When Dr Eilat Mazar passed away in 2021 she left behind more than just excavation reports and academic debates. She left behind a vision of Jerusalem, where faith and history intertwined, where the words of Scripture rose from the dust in stone walls, Clay seals and fortified terraces, her discoveries - the large stone structure, the bully bearing names from the Bible, the massive city wall, and her reinterpretation of the water system, ignited a debate that still rages today, did she truly find the palace of King David? Skeptics argue the evidence is circumstantial, that the structure could have been a fortress or an administrative building. Supporters point to the scale the pottery and the biblical connections as proof that David's Jerusalem was real, powerful and monumental. What cannot be denied is that Eilat Mazar changed the conversation before her. Many scholars dismissed David as little more than a myth, after her the question was, no longer, did David exist, but how powerful was he? In the end, perhaps we will never find a stone carved with the words, “this is the palace of King David”. Archeology rarely gives us certainties that are neat, but what Mazar uncovered brings us closer than anyone else has.

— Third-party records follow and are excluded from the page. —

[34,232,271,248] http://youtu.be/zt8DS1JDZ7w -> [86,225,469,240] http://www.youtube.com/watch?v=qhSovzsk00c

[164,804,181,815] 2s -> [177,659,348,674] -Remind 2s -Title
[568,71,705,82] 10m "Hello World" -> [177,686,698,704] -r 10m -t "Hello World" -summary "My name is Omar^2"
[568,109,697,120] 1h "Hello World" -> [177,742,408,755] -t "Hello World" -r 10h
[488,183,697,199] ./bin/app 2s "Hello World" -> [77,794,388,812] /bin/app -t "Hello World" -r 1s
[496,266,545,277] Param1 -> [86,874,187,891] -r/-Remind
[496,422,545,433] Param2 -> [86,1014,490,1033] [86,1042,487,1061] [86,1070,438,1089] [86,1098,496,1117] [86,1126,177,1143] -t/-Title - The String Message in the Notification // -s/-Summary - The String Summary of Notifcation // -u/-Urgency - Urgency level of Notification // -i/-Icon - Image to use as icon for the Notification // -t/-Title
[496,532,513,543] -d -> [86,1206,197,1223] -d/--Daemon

Because her final confession was not a claim of absolute proof, but a statement of conviction. She believed she had found the heart of David's Jerusalem, and in that belief, she reminded the world that sometimes the stories we call legends are built on stones that still lie beneath our feet. The City of David remains a place of mystery. Its secrets buried deep, but thanks to  Eilat Mazar, we now know that within those stones, the echoes of an ancient kingdom still whisper. So what do you think, did Eilat Mazar uncover King David's Palace, or are the stones keeping their secret a little longer?